=== Complete the following ===
1. Repeat the incident report word for word, from "Prevention of recurrence" to "deployed into production.".
2. Name every connectivity service that the incident report lists as affected by the incident.
3. According to the incident report, by what time had most of the affected services been restored?

=== Exercise passage ===
==*==

Loss of Service on Broadband Connections
Incident Report for Gradwell Communications Ltd
Postmortem

Description of outage and impact:

Gradwell were alerted to the incident that a number of customers were experiencing total loss of service on broadband circuits. Gradwell Engineers were fully engaged on the incident which was given a priority one status

Cause & Resolution

At 11:30, the upstream supplier were made aware of an incident affecting services hosted within their Telehouse PoP. Due to the range of services affected, a Major Incident was declared. During initial investigations, it was identified that a routing process had failed on a core router in the affected PoP. The cause of this routing failure was linked to a routine change deployed moments beforehand. The impact of the change caused the BGP routing process to stop on the affected device, which caused a drop in connectivity across multiple voice and data services. The upstream supplier’s core network and infrastructure engineers were able to restore service by reverting the change made and re-starting the process. This was completed at 11:50, with the majority of affected services being restored by 11:58.

Root Cause

The upstream supplier identified an error in the delivery of the routine change detailed above which resulted in the BGP process stopping. This caused a loss of routing for multiple voice and data services which terminates at this location.

Prevention of recurrence

The root cause of this incident has been identified as a human error in the deployment of a routine change. Although the correct change control process was followed, the post-incident review was completed and identified an area of improvement required. As a result, an update is being made to the upstream suppliers change control process with specific focus on the way in which such changes are deployed into production.

Posted Jun 26, 2023 - 13:04 BST

Resolved
Hello,

Following Gradwell monitoring the incident, we are confident that the services have restored successfully.

Please accept our sincerest apology for the inconvenience caused. We will provide an RFO within 10 working days.
Posted Jun 07, 2023 - 13:42 BST
Monitoring
Hello,

We can see the circuits are now starting to restore their connection. We are communicating with our upstream supplier for the root cause of the outage. To ensure that your services are fully functional, we would request that routers are rebooted. This will rule out authentication issues on the device.

Please accept our sincerest apology for the inconvenience caused. We will provide an RFO within 10 working days.
Posted Jun 07, 2023 - 12:16 BST
Investigating
Hello,

We are aware of an issue that is impacting a subset of our customers broadband connections going through one of our upstream carriers. Their network engineering and network systems teams are continuing to diagnose the issue.

Please accept our sincerest apologies for the inconvenience caused. We will provide a further update by 12:30pm
Posted Jun 07, 2023 - 11:48 BST
This incident affected: Connectivity (Fibre line, EFM, ADSL Broadband, FTTC).

==*==

Entries taken from a collection
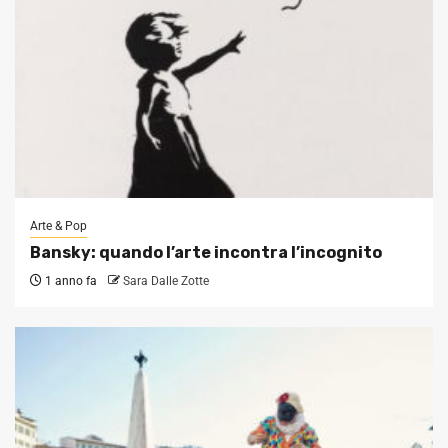
Arte & Pop
Bansky: quando l’arte incontra l’incognito
1 anno fa
Sara Dalle Zotte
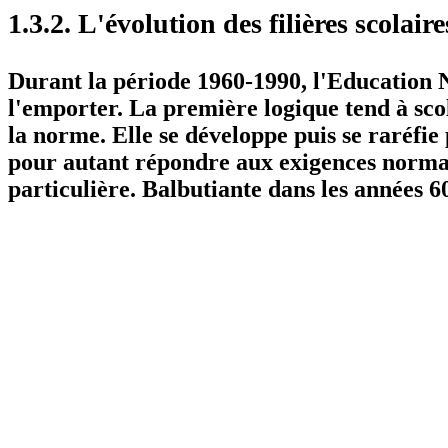
1.3.2. L'évolution des filières scolair
Durant la période 1960-1990, l'Education N
l'emporter. La première logique tend à scola
la norme. Elle se développe puis se raréfie
pour autant répondre aux exigences normat
particulière. Balbutiante dans les années 60,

==*==

=== Responses by item number ===
1.
Prevention of recurrence

The root cause of this incident has been identified as a human error in the deployment of a routine change. Although the correct change control process was followed, the post-incident review was completed and identified an area of improvement required. As a result, an update is being made to the upstream suppliers change control process with specific focus on the way in which such changes are deployed into production.

2. Fibre line, EFM, ADSL Broadband, FTTC

3. 11:58